Moving at the Speed of Creativity by Wesley Fryer

And I have found my battle

I was a bit unsure whether to post this here or on Eyes Right, but I’m posting it here since these ideas speak to the heart of many of the educational topics I frequently blog about on Moving at the Speed of Creativity. I wrote most of this in the back of my copy of “Wild at Heart” tonight, a great book by John Eldredge that I am currently re-reading. On pages 41-42, Eldredge writes:

It was one hundred and fifty years ago that Thoreau wrote, “The mass of men lead lives of quiet desperation,” and it seems nothing has changed. As the line from Braveheart has it, “All men die, few men ever really live.” And so most women lead lives of quiet resignation, having given up on their hope for a true man. The real life of the average man seems a universe away from the desires of his heart. There is no battle to fight, unless it’s traffic and meetings and hassles and bills. The guys who meet for coffee every Thursday morning down at the local coffee shop and share a few Bible verses with each other– where is their great battle?

I have found my battle to fight.

****************************************

Required action 1: According to the blog post, which book was its writer re-reading while writing most of it?
Required action 2: Quote the stretch of the blog post from "It was one hundred" through "battle to fight.".

Available data:
****************************************

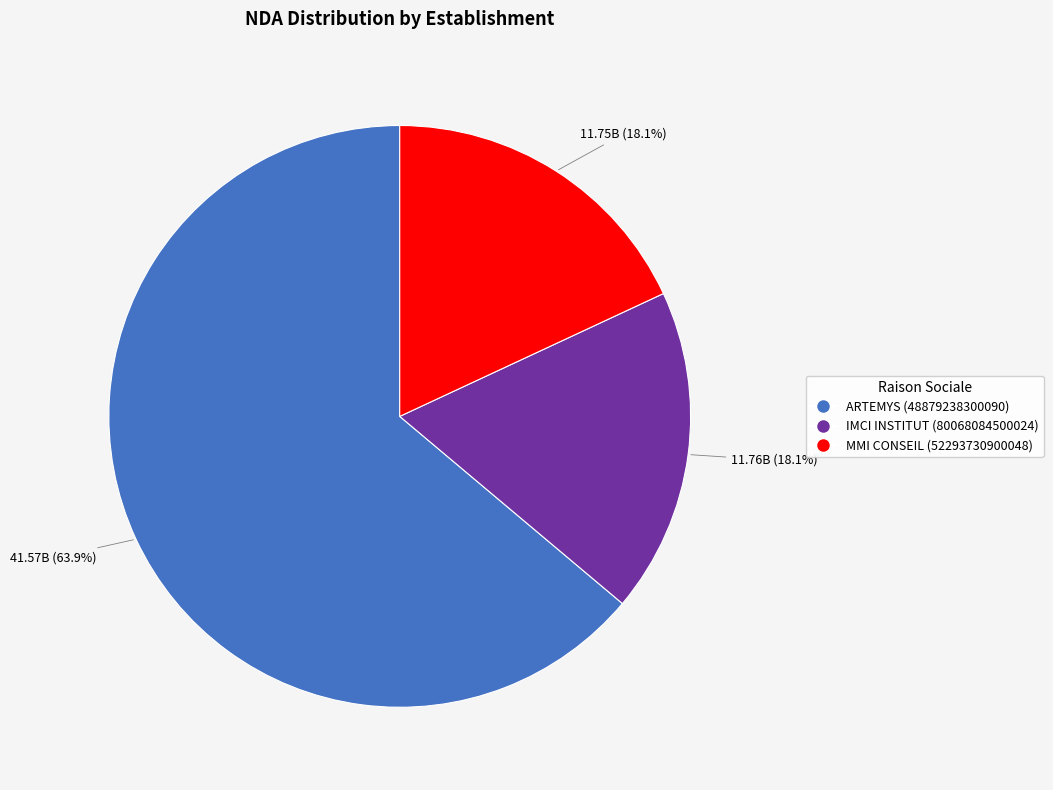

The IMCI INSTITUT (80068084500024) slice represents 18% of the pie. True or false?

True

****************************************

Exercise result 1: "Wild at Heart" by John Eldredge.

Exercise result 2:
It was one hundred and fifty years ago that Thoreau wrote, “The mass of men lead lives of quiet desperation,” and it seems nothing has changed. As the line from Braveheart has it, “All men die, few men ever really live.” And so most women lead lives of quiet resignation, having given up on their hope for a true man. The real life of the average man seems a universe away from the desires of his heart. There is no battle to fight, unless it’s traffic and meetings and hassles and bills. The guys who meet for coffee every Thursday morning down at the local coffee shop and share a few Bible verses with each other– where is their great battle?

I have found my battle to fight.